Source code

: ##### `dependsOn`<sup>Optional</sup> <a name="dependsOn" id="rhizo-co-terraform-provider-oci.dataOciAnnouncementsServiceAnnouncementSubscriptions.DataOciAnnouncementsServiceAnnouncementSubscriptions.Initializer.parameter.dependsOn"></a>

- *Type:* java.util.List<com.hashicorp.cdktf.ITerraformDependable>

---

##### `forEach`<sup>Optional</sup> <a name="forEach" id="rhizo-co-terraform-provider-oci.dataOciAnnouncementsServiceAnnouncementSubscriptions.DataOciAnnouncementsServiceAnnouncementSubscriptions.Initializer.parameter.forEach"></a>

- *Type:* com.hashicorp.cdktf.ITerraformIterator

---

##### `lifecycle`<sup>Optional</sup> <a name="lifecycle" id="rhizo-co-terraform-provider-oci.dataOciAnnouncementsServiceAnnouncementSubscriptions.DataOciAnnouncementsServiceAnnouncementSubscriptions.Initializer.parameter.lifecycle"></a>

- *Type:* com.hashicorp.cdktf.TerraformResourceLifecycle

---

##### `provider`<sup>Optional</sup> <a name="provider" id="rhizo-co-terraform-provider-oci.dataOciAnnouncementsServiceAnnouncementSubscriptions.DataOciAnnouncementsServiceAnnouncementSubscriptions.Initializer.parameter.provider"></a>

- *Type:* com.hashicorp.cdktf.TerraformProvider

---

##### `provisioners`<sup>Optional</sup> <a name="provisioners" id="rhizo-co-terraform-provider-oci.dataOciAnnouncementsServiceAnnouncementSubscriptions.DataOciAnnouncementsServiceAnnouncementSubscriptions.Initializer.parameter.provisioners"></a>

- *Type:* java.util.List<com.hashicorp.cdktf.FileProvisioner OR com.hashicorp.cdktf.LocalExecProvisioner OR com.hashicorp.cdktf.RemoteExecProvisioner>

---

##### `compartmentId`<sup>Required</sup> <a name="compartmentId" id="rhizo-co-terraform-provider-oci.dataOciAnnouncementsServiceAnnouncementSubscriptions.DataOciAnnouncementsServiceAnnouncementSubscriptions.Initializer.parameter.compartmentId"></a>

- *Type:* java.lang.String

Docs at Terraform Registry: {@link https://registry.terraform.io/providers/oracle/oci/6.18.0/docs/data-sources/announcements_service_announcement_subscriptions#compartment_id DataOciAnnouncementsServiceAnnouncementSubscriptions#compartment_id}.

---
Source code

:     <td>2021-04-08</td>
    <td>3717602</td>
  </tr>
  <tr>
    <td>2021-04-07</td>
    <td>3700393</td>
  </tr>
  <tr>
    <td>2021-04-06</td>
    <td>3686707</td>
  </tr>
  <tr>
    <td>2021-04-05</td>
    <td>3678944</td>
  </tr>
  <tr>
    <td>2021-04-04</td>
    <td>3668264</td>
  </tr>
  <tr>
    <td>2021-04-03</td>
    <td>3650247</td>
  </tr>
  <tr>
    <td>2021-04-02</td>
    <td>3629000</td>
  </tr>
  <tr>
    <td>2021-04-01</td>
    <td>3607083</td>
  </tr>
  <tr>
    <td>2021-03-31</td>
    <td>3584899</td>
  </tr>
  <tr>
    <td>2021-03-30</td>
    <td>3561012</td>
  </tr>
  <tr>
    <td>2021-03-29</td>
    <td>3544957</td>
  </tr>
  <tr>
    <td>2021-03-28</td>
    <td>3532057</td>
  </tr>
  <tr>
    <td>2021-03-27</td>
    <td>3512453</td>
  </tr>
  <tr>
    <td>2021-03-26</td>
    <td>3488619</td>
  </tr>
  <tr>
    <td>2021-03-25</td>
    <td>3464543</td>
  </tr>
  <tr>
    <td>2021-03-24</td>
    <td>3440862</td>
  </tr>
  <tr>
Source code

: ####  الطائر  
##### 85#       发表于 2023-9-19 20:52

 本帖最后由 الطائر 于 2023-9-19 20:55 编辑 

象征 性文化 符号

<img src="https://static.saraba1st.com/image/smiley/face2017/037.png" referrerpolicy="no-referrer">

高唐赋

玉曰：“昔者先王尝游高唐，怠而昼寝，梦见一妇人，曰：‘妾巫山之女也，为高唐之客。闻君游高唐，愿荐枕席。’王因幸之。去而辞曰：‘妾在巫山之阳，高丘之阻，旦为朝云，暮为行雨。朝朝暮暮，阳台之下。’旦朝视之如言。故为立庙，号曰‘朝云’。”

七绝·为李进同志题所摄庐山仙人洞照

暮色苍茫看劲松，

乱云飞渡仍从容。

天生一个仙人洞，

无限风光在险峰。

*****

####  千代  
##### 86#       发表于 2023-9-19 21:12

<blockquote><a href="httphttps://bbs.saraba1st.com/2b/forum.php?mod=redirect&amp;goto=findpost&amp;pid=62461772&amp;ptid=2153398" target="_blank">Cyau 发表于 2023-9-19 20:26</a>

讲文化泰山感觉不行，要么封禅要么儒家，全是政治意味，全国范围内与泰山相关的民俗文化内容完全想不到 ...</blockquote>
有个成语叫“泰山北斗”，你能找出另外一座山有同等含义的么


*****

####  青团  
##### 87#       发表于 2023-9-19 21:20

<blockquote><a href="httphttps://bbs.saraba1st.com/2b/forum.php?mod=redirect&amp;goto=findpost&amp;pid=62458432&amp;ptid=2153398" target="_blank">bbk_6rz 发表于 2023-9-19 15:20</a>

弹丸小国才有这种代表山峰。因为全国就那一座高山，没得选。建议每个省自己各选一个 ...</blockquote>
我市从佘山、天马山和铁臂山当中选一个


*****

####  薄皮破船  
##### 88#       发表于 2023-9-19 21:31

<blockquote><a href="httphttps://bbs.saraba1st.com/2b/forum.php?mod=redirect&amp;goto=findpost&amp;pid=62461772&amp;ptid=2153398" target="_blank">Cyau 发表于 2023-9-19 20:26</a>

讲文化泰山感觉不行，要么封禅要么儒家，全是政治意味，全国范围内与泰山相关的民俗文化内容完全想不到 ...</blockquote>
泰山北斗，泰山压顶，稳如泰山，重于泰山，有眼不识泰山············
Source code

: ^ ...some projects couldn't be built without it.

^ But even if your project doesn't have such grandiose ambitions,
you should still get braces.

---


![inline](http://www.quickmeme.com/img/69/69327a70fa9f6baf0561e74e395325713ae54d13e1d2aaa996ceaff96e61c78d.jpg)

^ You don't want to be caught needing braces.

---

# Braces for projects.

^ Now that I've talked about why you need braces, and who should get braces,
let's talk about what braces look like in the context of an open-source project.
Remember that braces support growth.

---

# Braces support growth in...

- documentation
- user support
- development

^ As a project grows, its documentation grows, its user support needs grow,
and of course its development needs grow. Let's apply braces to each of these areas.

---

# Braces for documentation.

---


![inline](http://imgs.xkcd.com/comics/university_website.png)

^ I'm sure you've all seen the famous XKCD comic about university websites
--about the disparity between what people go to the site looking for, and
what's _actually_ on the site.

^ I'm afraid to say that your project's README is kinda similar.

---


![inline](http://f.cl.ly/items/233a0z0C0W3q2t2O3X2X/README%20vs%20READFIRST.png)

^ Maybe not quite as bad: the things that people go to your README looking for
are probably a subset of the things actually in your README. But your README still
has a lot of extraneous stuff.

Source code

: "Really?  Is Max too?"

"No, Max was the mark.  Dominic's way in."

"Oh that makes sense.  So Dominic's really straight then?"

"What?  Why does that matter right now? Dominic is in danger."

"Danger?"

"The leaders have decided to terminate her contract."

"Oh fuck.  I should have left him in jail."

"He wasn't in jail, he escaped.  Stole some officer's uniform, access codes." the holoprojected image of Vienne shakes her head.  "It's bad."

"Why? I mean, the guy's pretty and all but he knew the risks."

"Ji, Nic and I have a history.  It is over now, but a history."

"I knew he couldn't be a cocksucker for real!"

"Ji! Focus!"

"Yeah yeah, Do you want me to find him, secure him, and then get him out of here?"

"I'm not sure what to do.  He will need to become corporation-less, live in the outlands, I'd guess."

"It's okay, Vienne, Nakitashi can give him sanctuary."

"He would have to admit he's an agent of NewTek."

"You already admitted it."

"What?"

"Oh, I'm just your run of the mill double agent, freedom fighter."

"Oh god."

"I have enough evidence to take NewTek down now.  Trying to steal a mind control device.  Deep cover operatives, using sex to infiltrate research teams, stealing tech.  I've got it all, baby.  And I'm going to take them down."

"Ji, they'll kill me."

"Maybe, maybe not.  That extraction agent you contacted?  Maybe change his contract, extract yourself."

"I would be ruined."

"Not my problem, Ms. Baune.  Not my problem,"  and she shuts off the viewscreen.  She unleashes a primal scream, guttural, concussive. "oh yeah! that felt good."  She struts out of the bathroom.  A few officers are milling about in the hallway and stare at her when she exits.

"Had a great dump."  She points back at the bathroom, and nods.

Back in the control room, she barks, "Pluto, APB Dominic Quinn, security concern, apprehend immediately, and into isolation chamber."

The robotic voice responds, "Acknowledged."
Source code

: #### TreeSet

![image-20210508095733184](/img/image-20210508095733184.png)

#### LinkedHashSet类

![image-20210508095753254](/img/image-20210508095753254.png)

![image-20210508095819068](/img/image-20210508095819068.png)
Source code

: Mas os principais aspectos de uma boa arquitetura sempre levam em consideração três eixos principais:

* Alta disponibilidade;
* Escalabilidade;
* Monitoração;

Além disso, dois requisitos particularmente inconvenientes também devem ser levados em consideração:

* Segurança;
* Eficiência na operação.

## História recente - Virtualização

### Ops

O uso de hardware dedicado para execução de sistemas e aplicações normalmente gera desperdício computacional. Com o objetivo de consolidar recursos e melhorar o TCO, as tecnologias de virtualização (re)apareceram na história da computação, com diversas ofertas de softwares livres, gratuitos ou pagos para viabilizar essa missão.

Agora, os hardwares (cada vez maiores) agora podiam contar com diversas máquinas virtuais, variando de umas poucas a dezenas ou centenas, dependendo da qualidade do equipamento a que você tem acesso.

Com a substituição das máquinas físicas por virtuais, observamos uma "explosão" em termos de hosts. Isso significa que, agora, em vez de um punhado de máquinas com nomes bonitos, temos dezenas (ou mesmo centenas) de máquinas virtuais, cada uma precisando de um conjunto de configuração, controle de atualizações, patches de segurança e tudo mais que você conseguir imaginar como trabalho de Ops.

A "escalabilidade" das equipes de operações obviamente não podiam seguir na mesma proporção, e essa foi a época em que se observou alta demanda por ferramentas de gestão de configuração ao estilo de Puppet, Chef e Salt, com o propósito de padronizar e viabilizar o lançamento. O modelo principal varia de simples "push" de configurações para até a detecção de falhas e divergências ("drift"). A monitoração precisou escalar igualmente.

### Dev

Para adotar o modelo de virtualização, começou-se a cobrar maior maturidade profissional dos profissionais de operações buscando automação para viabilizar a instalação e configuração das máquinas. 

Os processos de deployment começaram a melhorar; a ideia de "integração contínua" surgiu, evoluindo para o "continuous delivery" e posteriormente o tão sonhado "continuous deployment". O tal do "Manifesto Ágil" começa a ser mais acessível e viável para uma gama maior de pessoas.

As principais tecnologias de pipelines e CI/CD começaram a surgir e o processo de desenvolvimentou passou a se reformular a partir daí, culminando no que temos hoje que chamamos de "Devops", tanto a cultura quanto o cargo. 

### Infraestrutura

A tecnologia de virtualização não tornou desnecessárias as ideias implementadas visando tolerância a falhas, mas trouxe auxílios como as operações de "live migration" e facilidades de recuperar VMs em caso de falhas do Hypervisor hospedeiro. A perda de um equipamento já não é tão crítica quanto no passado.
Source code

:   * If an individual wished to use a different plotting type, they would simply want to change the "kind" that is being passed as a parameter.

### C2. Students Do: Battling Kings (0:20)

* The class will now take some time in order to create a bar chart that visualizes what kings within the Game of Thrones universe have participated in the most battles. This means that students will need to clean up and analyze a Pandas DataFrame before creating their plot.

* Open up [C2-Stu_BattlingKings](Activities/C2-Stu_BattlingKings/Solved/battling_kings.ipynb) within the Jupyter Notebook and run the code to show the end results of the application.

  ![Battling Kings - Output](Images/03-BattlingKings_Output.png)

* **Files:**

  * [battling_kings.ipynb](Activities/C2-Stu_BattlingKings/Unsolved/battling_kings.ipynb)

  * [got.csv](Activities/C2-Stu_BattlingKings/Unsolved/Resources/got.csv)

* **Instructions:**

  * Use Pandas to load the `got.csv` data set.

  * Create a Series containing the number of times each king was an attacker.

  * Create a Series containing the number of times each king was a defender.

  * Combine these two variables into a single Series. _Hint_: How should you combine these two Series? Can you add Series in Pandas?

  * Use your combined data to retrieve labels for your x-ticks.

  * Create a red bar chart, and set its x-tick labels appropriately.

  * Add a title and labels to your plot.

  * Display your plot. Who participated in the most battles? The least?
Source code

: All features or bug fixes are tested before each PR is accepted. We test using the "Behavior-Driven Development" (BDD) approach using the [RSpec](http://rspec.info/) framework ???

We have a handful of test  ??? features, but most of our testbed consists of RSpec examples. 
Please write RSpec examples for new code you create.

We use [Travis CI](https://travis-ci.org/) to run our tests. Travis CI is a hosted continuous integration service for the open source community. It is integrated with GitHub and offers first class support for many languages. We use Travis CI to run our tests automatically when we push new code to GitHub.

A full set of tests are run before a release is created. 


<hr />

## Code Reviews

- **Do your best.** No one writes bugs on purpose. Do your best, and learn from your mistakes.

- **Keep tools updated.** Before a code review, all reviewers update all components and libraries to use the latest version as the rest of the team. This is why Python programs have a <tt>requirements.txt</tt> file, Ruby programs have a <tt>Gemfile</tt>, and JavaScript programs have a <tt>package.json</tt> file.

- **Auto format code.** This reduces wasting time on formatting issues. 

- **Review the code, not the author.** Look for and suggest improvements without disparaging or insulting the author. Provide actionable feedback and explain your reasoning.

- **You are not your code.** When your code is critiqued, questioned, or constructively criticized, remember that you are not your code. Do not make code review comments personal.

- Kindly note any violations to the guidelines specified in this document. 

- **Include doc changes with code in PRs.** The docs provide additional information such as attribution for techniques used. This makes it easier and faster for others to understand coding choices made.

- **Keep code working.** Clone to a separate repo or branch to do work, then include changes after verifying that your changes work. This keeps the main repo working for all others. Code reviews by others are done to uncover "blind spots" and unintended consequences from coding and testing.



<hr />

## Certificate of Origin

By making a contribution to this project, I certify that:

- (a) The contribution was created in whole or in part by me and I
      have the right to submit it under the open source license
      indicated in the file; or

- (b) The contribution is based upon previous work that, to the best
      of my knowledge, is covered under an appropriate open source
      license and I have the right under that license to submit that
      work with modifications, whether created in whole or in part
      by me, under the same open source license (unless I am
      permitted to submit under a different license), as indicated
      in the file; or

Prompt => Check each line of the entries, and copy the ones that contain "泰山北斗".

The answer =>
有个成语叫“泰山北斗”，你能找出另外一座山有同等含义的么
泰山北斗，泰山压顶，稳如泰山，重于泰山，有眼不识泰山············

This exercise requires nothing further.